I have encountered a strange problem whereby the total hits don't seem to be adding up when I use multiple filters.
I have an index with around 40 million documents. A typical document looks like something like this:
{
"postcodePrefix": "BD1",
"transactions": [
{
"price": 100000,
"category": "A",
"date": "2020-01-10"
},
{
"price": 200000,
"category": "B",
"date": "2020-01-20"
}
]
}
When I do simple query, for example:
POST /INDEXNAME/_search?size=0
{
"query": {
"bool": {
"must": [
{
"match": {
"postcodePrefix.keyword": "BD1"
}
}
]
}
}
}
The total hits comes back as 2766 (so far so good)

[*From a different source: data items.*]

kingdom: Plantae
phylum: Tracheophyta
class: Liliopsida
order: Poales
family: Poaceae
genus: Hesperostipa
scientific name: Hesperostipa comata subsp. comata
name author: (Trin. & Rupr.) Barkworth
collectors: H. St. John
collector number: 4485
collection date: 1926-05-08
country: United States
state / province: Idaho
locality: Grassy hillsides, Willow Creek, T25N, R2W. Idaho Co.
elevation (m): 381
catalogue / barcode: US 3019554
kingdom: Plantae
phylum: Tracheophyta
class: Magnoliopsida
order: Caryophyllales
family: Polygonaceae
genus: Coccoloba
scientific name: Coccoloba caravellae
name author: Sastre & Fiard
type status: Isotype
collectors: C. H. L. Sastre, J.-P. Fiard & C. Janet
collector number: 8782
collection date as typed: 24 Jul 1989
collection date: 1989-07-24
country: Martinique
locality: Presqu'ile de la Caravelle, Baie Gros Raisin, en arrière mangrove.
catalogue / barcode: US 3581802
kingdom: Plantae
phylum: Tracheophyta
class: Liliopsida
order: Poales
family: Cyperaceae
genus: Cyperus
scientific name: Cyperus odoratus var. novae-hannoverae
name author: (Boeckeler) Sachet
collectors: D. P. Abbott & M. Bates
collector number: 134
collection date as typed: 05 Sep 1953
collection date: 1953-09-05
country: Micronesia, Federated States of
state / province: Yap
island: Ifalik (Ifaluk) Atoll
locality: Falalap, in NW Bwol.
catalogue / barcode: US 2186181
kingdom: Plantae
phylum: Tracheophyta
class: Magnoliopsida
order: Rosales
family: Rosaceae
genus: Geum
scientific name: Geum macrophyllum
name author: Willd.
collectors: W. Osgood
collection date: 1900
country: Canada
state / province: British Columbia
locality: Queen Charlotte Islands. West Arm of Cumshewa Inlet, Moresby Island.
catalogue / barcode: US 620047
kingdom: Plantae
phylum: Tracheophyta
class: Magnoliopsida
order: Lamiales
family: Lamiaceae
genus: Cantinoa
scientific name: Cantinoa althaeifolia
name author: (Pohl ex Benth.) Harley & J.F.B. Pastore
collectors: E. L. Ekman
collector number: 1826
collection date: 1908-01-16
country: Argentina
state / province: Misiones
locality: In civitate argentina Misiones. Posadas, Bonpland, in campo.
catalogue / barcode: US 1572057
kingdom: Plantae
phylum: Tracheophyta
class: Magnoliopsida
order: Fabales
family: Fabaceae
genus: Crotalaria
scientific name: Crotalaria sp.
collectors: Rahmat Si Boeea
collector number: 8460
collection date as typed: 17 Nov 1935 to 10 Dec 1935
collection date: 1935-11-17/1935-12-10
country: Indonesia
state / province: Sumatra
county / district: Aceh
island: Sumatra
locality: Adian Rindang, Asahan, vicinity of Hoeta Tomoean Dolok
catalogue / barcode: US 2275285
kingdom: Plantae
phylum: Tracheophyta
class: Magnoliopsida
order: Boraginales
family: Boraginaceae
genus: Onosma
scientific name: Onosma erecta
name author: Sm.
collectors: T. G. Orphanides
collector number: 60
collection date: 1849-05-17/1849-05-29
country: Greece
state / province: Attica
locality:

If I then add an additional nested query, for example:
POST /INDEXNAME/_search?size=0
{
"query": {
"bool": {
"must": [
{
"nested": {
"path": "transactions",
"query": {
"bool": {
"should": [
{
"match": {
"transactions.category": "A"
}
}
]
}
}
}
},
{
"match": {
"postcodePrefix.keyword": "BD1"
}
}
]
}
}
}
The total hits now comes back as 2230 (no problem yet)
Last but not least, if i run the nested query again but this time with category "B", the total hits now comes back as 705
(Please note that in the data there are only 2 possible categories, "A" and "B")
What i don't understand is how the following total hits are calculated:
- No category specified: 2766 hits
- Category A: 2230 hits
- Category B: 705 hits
Shouldn't the query where no category is specified return 2230 + 705 = 2935 hits?